Well, you can't say they didn't try.
House Republicans on Wednesday offered up their own energy bill, one that focuses on building 100 nuclear power plants in the next 20 years and opening oil and gas drilling in offshore regions and the Arctic National Wildlife Refuge, the Associated Press reports.
The American Energy Act, as the bill sponsored by Rep. Mike Pence, R-Ind., is called, does give support for renewable energy with tax credits and funding to be paid through leases from all the proposed oil and gas drilling.
But, unlike the energy and climate bill from Reps.
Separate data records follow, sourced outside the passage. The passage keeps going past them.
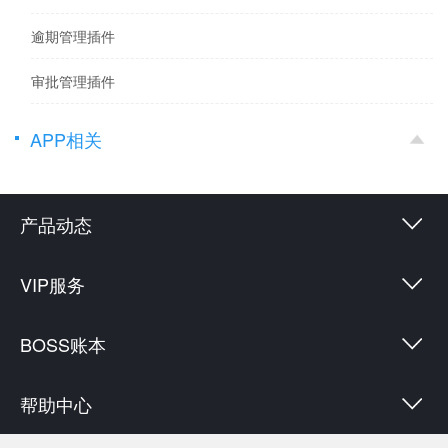
逾期管理插件
审批管理插件
APP相关
产品动态
VIP服务
BOSS账本
帮助中心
Henry Waxman, D-Calif., and Edward Markey, D-Mass., which includes a controversial cap-and-trade plan to reduce greenhouse-gas emissions, the Republicans' offering says nothing about combating climate change (see House Energy Bill Draft: Cap-and-Trade Included).
As an alternative to the Democrat-sponsored bill now being debated in the House, the Republican alternative stands little chance, of course, given the GOP's lack of votes in Congress.
Republican efforts to make nuclear power plants eligible for energy bill incentives by putting them in the same "low-emissions" class as wind and solar power have been repeatedly blocked in Congress, for example (see Former EPA Chief: Building 100 More Nuclear Reactors is Doable).
The Democratic bill, on the other hand, has been in the works for two months and has the support of President Barack Obama. House Speaker Nancy Pelosi has pledged to bring it to a full House vote in July.
But the proposed cap-and-trade system has faced a spirited backlash from industry and business groups that say it will increase energy costs and harm the economy, which has led to some compromises weakening its original provisions (see Come Get 'Em: Gov't Plans to Give Freebies Under Cap-and-Trade).
And expanding offshore drilling isn't just for Republicans. A Senate committee voted Tuesday to add to the energy and climate bill an amendment, proposed by Sen. Byron Dorgan, D-N.D., that would shrink the buffer zones around Florida's coastline where drilling is prohibited, the Miami Herald reported.
At the same time, however, the Senate Energy and Natural Resources Committee did reject a proposal from Sen. Lisa Murkowski, R-Alaska, to open the arctic wildlife refuge to drilling.